Yırtıcı Kuşlar Zamanı
Ahmet Ümit, 448 syf., Yapı Kredi Yayınları, 2024.
… alıştığımız ülke, alıştığımız İstanbul, alıştığımız hayat kayıp gidiyordu avuçlarımızın arasından…
Sokaklarda cirit atan uluslararası suç şebekeleri, onlarla fotoğraf çektirmekten utanmayan siyasiler, faili meçhulden faili meşhura evrimleşen cinayetler, ekonomik bozulmanın ve kolay para kazanma arzusunun hızlandırdığı ahlaki çürüme, liyakatsizliğin getirdiği kamusal ve kurumsal çöküş…
Yüzünde kan var Nevzat!
Başkomser Nevzat bu kez geçmişin hayaletleriyle mücadele ediyor. Ailesini katledenlerin peşinde maceradan maceraya koşarken, Nevzat ve ekibinin yaşadıkları olaylar bir 21. yüzyıl Türkiyesi portresi çiziyor.

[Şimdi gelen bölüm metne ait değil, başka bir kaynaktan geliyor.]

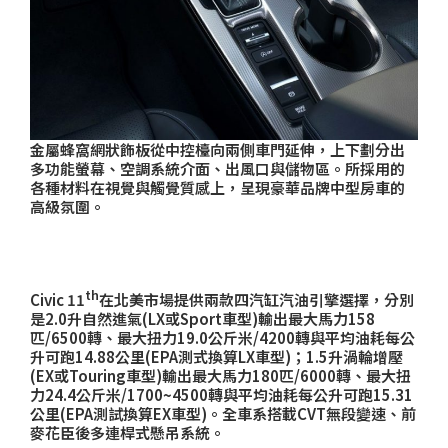
金屬蜂窩網狀飾板從中控檯向兩側車門延伸，上下劃分出
多功能螢幕、空調系統介面、出風口與儲物區。所採用的
各種材料在視覺與觸覺質感上，呈現豪華品牌中型房車的
高級氛圍。
th
Civic 11
在北美市場提供兩款四汽缸汽油引擎選擇，分別
是
2.0
升自然進氣
(LX
或
Sport
車型
)
輸出最大馬力
158
匹
/6500
轉、最大扭力
19.0
公斤米
/4200
轉與平均油耗每公
升可跑
14.88
公里
(EPA
測式換算
LX
車型
)
；
1.5
升渦輪增壓
(EX
或
Touring
車型
)
輸出最大馬力
180
匹
/6000
轉、最大扭
力
24.4
公斤米
/1700~4500
轉與平均油耗每公升可跑
15.31
公里
(EPA
測試換算
EX
車型
)
。全車系搭載
CVT
無段變速、前
麥花臣後多連桿式懸吊系統。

Yırtıcı Kuşlar Zamanı’nda Ahmet Ümit Türkiye’nin yıllardır mustarip olduğu toplumsal hastalıkların röntgenini çekiyor.
Olan bitenin farkındaydım, arkadaşlarım etrafımdaydı, insanlar bana yardım etmek için çırpınıyorlardı. Ama umurumda bile değildi. Yemek yiyemiyordum, iğne ipliğe dönmüştüm. Vazgeçmiştim, her şeyden, herkesten, hepsinden… Kılımı kıpırdatamıyordum. Kıpırdatmak istemiyorum diye değil, kıpırdatamıyordum, çünkü artık içimde yaşama isteği yoktu.